Darf man als Vorgesetzte lästern?

Die Chefin redet schlecht über Mitarbeiter, die schon gar nicht mehr im Unternehmen sind. Unsere Leserin fragt sich, ob sie den ehemaligen Kollegen davon berichten soll. Unsere Autorin antwortet mit einer Literaturempfehlung und einer simplen Regel.

Illustration: Serge Bloch

»In den letzten Monaten haben einige Kollegen unser Unternehmen verlassen. Nun habe ich häufiger gehört, wie eine Geschäftsführerin die Arbeit von einzelnen dieser Kollegen vor anderen Mitarbeitern kritisiert und sie für Versäumnisse verantwortlich macht. Ob das gerechtfertigt ist, kann ich schwer einschätzen. Da das Unternehmen keinen Schaden genommen hat, finde ich dieses Nacht­reten unprofessionell und unnötig. Dennoch frage ich mich, ob ich den ehemaligen Kollegen, mit denen ich Kontakt habe, davon berichten soll.« Sophie E., Berlin

Leider lebt Nora Ephron nicht mehr, weshalb wir für immer auf neue Filme und Bücher von ihr verzichten müssen, was nicht zuletzt natürlich auch für Meg Ryan wahnsinnig schade ist, für die Ephron die schönsten Rollen schrieb, zum Beispiel Sally aus Harry und Sally.
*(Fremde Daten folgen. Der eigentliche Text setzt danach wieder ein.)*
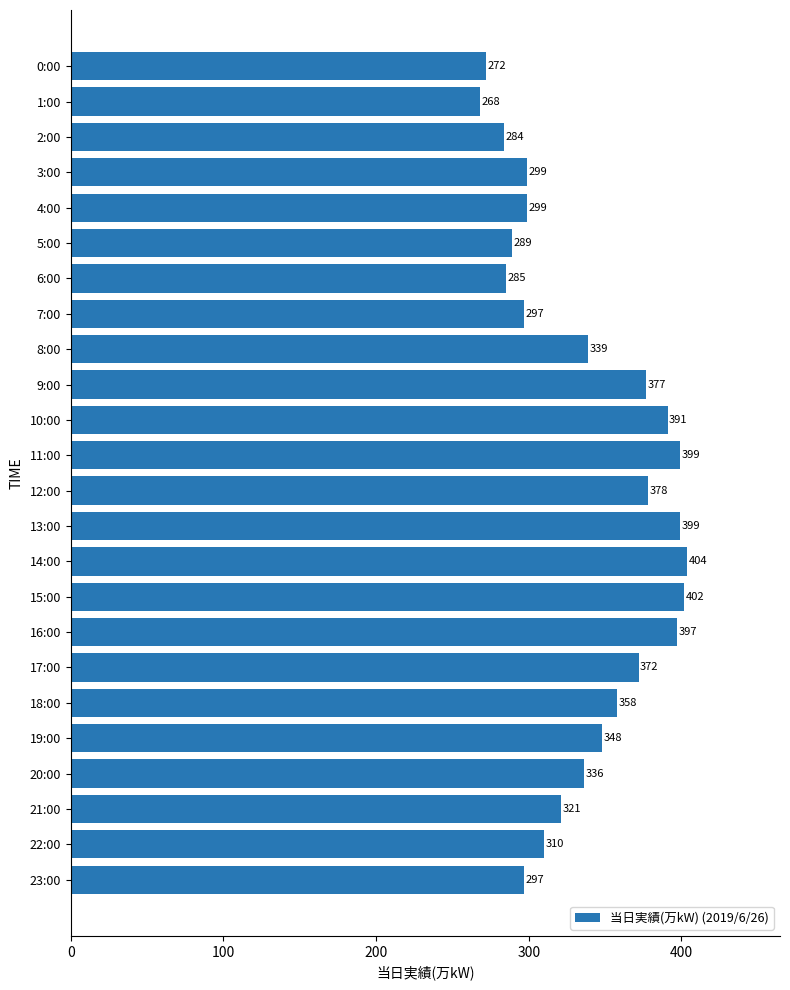

Read the value at 8:00, to the nearest 5.

340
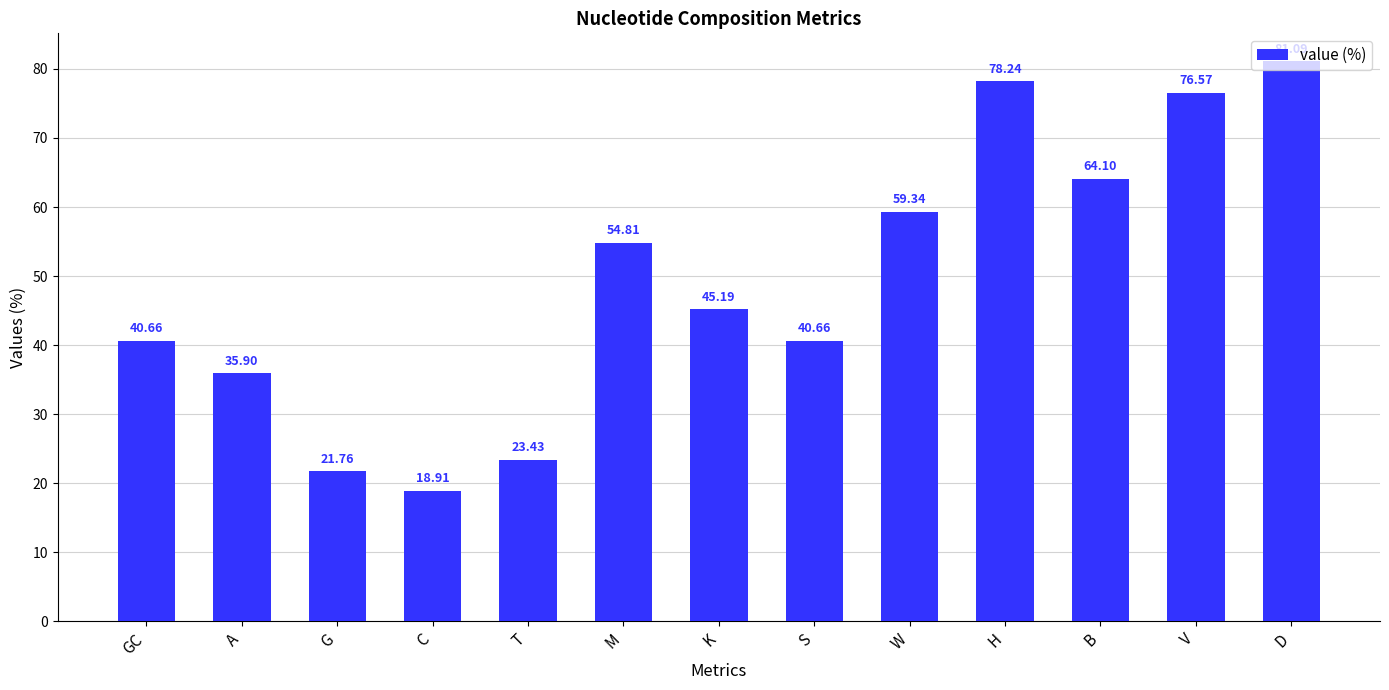

What is the sum of all values?

640.7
Aber man kann sich ihre Filme ja immer wieder angucken. Und ihre Bücher sollte man sowieso ständig lesen. Weil sie so gut sind. Zum Beispiel Heartburn, den zutiefst befriedigenden Roman über eine Frau, die hochschwanger von ihrem Vollidioten von Mann mit einer anderen betrogen wird (heißt auf Deutsch beknackterweise: Sodbrennen oder Quetschkartoffeln gegen Trübsinn). Ephron soll darin ihre ­eigene Scheidung verarbeitet haben. Und zwar die von ihrem zweiten Ehemann, dem Journalisten Carl Bernstein, bekannt für die Aufdeckung des Watergate-Skandals. Aus Rache wurde die Geschichte dann auch noch mit Meryl Streep und Jack Nicholson verfilmt, wobei alle Sympathien auf ihrer Seite lagen, ach, gelänge doch nur allen Verlassenen solch ein hübscher Trost. Fantastisch ist auch ihr Buch I Feel Bad About My Neck (auf Deutsch seltsamerweise: Der Hals lügt nie), eine Sammlung kürzerer Texte, unter denen sich auch eine Liste von Dingen befindet, die Nora Ephron gern mal früher gewusst hätte. Kleine Regeln, die das Leben erleichtern, wenn man sie kennt und sich einfach da­ran hält. Dass man sein Sofa nie mit etwas bedecken sollte, was nicht mehr oder weniger beige ist, zum Beispiel. Dass man nie einen Mann heiraten sollte, von dem man nicht auch gern geschieden wäre. Dass die letzten vier Jahre Psychoanalyse rausgeschmissenes Geld waren. Insgesamt sind es leider nur 33 solch fabelhafte Einsichten, was nicht die gesamte Bandbreite des menschlichen Daseins abdeckt. Was üble Nachrede angeht, müssen wir daher mit meiner eigenen Regel vorliebnehmen, sie lautet: Komplimente weitersagen, Belei­digungen nicht.